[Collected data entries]
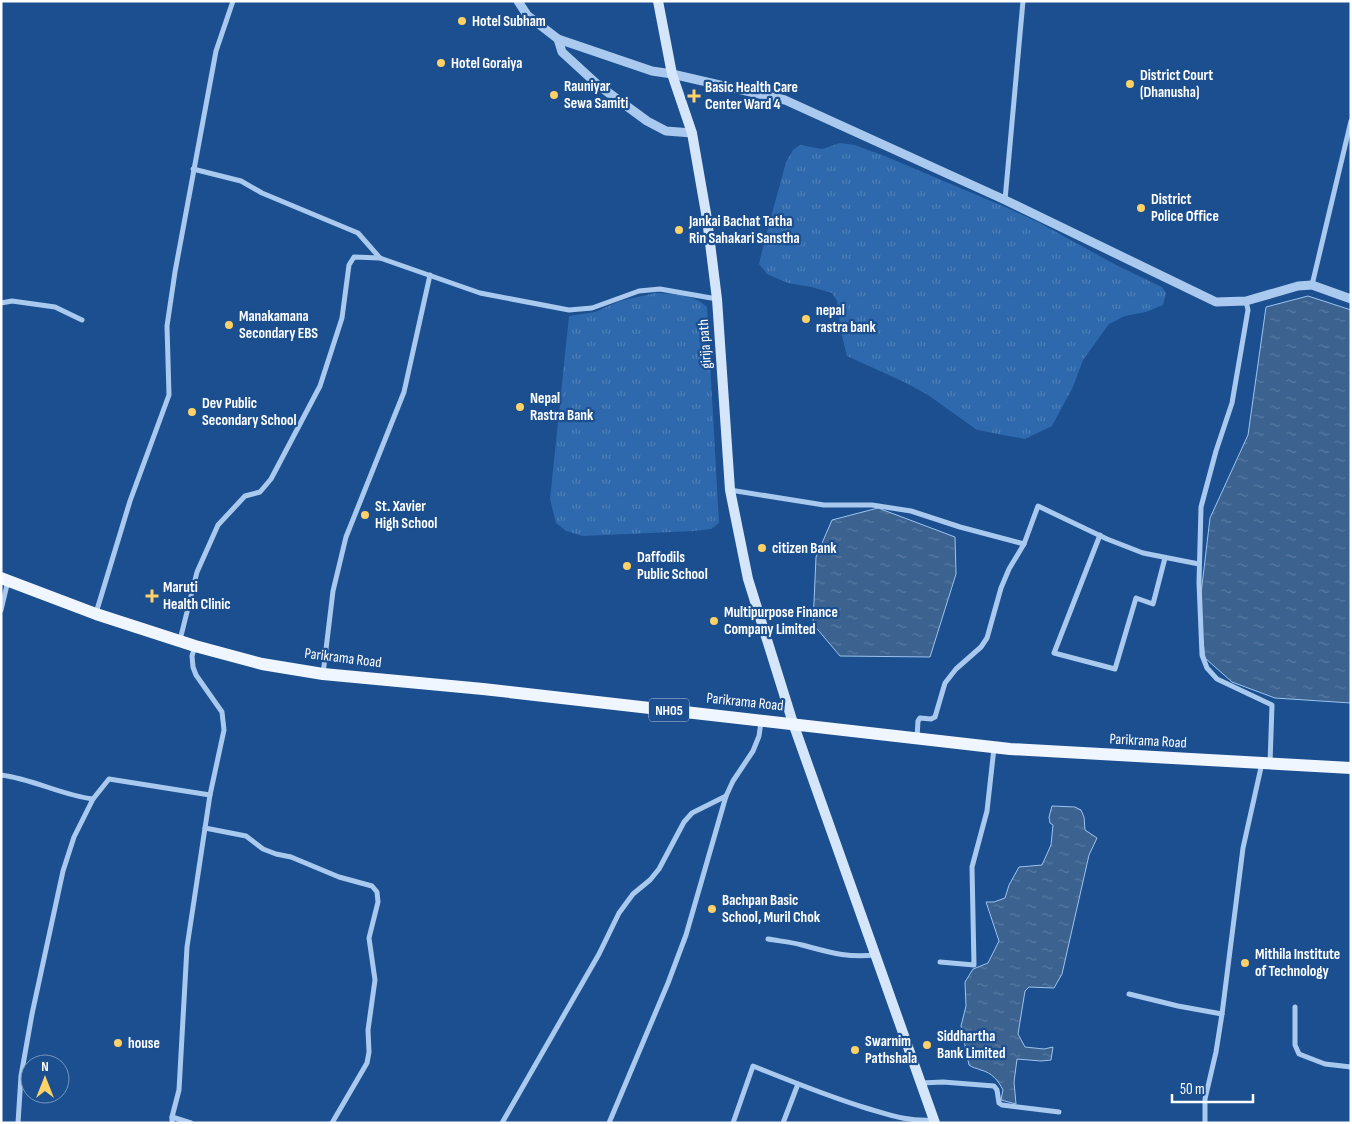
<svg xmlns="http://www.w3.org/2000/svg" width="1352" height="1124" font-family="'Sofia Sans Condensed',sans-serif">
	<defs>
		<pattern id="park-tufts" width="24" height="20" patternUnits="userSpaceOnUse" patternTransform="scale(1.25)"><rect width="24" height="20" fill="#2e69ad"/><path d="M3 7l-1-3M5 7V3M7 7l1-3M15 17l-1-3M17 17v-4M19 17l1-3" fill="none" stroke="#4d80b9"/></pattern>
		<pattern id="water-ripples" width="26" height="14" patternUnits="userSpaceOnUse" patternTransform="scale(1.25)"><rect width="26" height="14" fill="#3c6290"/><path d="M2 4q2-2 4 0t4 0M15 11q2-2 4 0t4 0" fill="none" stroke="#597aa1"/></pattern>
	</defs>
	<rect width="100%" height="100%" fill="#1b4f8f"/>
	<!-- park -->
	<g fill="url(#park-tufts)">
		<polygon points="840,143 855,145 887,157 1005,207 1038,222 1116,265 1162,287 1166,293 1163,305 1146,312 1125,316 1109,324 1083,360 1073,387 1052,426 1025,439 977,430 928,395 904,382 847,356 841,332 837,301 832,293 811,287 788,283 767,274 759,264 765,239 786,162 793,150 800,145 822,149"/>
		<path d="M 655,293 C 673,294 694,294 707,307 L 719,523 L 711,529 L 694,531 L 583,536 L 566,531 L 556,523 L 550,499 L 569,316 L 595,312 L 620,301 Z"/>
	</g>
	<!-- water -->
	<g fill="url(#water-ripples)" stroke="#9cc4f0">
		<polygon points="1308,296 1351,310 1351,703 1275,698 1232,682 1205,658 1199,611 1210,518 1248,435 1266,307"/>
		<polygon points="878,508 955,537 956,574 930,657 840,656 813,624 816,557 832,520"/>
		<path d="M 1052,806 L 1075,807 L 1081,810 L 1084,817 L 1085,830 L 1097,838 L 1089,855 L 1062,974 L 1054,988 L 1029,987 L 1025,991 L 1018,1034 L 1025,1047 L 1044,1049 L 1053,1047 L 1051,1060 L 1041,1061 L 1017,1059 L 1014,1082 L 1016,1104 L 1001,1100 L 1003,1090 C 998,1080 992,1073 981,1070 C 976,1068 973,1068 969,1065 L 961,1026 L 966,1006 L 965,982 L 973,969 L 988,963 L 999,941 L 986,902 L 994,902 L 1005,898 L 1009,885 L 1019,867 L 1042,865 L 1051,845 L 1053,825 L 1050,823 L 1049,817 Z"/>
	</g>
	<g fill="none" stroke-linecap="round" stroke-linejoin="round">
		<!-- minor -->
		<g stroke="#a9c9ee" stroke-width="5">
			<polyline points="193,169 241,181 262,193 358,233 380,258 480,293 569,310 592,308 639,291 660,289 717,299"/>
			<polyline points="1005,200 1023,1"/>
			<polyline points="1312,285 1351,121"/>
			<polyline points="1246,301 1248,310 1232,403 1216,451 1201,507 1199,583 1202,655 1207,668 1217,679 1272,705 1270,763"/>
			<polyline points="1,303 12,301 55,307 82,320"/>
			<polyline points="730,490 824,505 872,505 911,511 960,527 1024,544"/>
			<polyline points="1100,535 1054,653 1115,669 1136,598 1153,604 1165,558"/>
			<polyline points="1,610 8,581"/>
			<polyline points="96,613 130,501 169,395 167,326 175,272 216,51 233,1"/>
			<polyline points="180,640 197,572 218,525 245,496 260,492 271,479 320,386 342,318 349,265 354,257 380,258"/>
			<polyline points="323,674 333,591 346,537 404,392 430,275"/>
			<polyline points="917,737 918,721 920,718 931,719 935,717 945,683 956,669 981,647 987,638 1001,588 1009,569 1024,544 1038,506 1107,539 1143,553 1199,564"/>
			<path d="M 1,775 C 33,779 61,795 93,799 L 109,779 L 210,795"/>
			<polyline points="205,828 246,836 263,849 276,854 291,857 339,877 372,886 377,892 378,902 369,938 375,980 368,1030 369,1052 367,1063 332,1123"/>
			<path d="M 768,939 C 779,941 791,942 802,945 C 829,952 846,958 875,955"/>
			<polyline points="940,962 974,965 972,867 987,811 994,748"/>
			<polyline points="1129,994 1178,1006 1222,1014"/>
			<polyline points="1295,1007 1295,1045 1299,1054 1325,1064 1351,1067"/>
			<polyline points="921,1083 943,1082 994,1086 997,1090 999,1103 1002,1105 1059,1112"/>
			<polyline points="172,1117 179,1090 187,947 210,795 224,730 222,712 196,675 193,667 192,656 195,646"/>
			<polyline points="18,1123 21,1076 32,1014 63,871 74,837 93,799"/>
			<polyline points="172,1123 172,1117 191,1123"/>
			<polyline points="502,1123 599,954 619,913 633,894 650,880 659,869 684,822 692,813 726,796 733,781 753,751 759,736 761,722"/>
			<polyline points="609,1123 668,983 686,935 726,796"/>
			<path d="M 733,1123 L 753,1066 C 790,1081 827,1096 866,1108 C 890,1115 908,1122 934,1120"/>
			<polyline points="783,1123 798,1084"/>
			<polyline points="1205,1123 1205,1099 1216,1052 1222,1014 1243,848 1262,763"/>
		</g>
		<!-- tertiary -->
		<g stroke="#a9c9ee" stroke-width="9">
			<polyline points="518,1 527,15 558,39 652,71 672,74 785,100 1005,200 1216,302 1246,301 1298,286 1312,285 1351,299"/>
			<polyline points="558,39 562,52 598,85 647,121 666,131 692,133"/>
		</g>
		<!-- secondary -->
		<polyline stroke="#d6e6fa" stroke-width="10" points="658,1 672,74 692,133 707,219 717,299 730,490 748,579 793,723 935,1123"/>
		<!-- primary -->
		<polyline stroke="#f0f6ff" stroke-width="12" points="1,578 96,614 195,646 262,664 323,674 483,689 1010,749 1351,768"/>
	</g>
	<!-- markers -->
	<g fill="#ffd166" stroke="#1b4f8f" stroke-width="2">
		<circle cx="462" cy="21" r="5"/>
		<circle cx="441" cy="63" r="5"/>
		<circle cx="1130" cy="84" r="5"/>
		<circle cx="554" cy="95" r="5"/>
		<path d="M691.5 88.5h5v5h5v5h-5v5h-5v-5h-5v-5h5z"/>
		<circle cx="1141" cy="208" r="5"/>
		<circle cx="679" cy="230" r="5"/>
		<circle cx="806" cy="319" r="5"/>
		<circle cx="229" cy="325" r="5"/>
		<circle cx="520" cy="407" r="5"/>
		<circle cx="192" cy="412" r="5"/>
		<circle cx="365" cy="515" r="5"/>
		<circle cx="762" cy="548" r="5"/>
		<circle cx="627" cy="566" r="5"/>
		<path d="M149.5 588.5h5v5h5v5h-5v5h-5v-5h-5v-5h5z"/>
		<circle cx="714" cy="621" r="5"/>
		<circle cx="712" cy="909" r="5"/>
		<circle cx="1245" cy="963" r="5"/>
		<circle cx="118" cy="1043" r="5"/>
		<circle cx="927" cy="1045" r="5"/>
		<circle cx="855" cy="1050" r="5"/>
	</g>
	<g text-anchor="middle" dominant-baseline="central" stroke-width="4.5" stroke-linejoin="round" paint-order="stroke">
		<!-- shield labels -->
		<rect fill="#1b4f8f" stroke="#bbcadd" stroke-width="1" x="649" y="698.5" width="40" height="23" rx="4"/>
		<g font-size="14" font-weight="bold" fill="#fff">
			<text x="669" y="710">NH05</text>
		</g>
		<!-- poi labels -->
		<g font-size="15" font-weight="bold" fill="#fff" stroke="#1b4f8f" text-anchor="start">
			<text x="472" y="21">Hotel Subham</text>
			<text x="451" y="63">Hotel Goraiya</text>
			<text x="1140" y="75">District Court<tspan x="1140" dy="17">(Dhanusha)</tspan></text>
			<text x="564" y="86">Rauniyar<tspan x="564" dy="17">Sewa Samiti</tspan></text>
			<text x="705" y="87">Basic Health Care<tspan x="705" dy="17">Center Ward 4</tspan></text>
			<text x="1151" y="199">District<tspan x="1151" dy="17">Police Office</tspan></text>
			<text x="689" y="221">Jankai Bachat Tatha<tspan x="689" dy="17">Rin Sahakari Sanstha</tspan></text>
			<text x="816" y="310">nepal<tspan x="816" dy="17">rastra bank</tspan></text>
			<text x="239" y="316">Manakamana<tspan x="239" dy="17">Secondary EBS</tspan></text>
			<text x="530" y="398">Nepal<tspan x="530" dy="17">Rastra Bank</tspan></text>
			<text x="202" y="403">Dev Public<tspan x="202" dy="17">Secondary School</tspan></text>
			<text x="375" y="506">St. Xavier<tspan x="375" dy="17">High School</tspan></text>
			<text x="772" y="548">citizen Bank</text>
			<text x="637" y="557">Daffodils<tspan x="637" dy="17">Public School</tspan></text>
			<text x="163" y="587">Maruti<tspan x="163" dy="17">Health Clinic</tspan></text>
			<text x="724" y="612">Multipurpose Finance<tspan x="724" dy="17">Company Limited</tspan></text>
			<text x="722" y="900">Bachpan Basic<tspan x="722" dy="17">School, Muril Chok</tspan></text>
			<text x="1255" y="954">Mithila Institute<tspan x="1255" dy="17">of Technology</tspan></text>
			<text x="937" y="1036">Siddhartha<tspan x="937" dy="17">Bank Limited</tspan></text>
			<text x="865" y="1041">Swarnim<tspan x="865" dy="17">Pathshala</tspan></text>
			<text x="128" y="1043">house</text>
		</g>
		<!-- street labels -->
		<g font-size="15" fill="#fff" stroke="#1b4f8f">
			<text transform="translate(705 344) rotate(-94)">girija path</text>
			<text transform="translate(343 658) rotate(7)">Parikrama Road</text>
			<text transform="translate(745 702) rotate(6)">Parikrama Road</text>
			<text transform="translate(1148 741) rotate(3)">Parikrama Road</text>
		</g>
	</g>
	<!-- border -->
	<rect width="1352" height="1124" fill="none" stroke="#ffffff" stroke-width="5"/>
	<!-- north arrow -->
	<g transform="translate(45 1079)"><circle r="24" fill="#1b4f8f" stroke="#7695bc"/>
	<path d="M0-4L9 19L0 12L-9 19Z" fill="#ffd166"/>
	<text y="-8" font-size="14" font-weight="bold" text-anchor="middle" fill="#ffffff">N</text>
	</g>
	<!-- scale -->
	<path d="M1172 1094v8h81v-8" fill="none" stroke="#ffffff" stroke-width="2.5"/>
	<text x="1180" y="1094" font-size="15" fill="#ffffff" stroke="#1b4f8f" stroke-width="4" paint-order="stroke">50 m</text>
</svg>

[Your objective] Check each line of the entries for "anchor" and copy those that have it.

[Answer box]
	<g text-anchor="middle" dominant-baseline="central" stroke-width="4.5" stroke-linejoin="round" paint-order="stroke">
		<g font-size="15" font-weight="bold" fill="#fff" stroke="#1b4f8f" text-anchor="start">
	<text y="-8" font-size="14" font-weight="bold" text-anchor="middle" fill="#ffffff">N</text>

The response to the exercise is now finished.